REQUEST
In the records, from the start through the line containing "family: Orobanchaceae", switch "scientific name" to "binomial name" and leave everything else the same.

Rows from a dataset
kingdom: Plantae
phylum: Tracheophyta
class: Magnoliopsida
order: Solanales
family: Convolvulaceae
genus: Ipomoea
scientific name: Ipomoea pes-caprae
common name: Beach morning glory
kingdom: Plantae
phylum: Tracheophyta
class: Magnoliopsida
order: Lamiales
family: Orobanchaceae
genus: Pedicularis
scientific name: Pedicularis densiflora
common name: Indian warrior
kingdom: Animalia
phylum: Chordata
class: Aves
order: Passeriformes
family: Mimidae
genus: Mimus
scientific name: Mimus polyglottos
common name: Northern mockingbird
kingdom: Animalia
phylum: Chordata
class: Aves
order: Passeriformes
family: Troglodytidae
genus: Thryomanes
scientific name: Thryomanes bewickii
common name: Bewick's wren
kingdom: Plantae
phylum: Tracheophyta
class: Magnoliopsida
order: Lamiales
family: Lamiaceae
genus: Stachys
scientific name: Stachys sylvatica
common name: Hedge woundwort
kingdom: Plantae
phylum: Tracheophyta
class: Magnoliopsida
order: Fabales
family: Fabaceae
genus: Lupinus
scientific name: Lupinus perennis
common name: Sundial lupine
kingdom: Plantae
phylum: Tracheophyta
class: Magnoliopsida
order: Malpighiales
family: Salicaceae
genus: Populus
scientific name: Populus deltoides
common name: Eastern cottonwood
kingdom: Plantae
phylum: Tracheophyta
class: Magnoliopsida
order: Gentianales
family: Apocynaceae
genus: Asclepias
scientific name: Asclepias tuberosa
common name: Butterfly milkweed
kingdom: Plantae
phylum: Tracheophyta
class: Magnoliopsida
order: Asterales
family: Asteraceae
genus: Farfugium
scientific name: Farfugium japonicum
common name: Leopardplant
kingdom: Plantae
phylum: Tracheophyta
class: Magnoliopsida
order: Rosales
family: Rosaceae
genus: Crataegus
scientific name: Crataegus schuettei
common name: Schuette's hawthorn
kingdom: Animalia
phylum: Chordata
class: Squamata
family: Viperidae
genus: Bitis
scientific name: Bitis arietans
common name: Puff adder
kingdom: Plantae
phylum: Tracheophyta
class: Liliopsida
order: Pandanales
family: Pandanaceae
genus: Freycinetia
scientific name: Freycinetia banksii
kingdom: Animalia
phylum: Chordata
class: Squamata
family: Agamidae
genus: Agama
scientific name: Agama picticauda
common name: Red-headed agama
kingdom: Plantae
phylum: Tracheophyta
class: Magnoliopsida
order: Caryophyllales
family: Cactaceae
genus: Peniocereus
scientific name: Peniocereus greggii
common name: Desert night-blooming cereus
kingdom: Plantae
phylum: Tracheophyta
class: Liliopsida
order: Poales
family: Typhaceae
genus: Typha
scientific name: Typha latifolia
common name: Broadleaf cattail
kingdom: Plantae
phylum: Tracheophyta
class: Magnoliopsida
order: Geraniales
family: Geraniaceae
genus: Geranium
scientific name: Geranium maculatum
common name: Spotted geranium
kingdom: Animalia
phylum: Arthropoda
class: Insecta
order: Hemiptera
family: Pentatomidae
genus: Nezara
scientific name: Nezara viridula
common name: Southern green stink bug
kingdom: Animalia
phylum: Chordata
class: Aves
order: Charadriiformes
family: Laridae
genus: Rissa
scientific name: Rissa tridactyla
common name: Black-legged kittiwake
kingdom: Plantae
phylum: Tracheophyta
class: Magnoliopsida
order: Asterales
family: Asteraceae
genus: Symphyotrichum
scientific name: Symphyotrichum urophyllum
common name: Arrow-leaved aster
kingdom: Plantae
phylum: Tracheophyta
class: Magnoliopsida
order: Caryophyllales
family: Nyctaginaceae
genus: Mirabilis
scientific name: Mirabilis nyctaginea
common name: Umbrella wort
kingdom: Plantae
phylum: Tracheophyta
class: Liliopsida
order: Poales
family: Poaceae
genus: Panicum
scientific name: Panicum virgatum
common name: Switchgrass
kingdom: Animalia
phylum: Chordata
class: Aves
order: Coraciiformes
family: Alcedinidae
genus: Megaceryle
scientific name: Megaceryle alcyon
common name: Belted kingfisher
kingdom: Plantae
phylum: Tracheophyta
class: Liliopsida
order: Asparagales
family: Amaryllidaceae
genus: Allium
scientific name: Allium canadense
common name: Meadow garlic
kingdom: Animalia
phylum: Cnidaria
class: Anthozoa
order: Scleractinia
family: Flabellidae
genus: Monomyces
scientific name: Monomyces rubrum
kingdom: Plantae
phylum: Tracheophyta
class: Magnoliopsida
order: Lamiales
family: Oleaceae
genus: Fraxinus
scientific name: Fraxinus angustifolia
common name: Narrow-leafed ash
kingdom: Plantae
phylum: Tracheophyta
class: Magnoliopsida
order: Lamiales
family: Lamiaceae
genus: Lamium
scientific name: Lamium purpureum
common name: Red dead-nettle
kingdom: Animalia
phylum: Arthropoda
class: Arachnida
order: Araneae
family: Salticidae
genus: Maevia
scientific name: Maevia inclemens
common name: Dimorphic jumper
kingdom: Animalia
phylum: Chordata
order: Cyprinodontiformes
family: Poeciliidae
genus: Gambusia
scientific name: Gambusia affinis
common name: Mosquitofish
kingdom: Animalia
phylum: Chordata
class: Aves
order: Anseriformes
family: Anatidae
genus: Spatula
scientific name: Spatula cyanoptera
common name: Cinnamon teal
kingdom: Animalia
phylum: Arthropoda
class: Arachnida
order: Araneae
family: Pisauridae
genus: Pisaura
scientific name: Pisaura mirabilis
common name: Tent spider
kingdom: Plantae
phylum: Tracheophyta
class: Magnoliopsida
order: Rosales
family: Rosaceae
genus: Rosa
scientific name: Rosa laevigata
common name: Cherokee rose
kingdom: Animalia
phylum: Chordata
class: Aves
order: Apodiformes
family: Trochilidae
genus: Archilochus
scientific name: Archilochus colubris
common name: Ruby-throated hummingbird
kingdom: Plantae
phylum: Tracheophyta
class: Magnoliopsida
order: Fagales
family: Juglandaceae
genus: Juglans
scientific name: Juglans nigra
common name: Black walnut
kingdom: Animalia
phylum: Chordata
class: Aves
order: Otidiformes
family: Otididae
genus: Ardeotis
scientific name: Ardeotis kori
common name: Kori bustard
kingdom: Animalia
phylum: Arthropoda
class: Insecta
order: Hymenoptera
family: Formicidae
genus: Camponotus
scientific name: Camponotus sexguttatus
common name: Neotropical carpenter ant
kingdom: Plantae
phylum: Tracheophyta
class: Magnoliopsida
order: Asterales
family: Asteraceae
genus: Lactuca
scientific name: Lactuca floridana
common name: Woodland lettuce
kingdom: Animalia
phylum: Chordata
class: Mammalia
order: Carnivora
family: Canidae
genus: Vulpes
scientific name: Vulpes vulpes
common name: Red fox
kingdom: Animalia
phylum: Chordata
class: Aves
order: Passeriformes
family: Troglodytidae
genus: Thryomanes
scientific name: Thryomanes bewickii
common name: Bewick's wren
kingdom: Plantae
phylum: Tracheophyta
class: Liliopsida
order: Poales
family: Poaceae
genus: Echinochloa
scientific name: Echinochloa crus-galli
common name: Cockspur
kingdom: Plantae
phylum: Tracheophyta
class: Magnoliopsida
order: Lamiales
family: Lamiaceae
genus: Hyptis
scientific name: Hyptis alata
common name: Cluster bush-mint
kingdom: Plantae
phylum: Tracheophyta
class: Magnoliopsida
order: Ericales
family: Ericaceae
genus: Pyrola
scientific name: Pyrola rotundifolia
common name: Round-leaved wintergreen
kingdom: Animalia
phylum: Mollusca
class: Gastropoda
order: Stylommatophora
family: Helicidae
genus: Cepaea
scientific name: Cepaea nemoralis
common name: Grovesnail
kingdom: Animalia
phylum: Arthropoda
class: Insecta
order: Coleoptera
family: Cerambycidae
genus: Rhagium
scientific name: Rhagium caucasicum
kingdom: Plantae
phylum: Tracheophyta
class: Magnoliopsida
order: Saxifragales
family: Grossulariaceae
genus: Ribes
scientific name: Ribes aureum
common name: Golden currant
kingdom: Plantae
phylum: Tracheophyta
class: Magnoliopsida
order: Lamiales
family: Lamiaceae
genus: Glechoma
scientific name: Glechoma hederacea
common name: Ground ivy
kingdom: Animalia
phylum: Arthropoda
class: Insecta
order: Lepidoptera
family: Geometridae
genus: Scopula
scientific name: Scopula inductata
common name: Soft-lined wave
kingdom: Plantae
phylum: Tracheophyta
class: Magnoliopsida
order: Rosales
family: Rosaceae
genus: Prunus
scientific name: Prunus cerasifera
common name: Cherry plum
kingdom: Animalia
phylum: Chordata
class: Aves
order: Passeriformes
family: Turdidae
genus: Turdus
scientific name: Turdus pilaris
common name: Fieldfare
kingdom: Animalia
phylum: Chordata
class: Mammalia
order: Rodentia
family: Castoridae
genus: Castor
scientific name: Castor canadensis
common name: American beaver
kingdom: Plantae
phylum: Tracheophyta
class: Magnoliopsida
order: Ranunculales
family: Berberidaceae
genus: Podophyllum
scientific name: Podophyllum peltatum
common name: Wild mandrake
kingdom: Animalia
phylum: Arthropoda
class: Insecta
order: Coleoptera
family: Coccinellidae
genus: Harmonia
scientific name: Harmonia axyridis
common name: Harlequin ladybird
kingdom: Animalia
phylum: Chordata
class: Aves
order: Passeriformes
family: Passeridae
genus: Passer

WORKED ANSWER
kingdom: Plantae
phylum: Tracheophyta
class: Magnoliopsida
order: Solanales
family: Convolvulaceae
genus: Ipomoea
binomial name: Ipomoea pes-caprae
common name: Beach morning glory
kingdom: Plantae
phylum: Tracheophyta
class: Magnoliopsida
order: Lamiales
family: Orobanchaceae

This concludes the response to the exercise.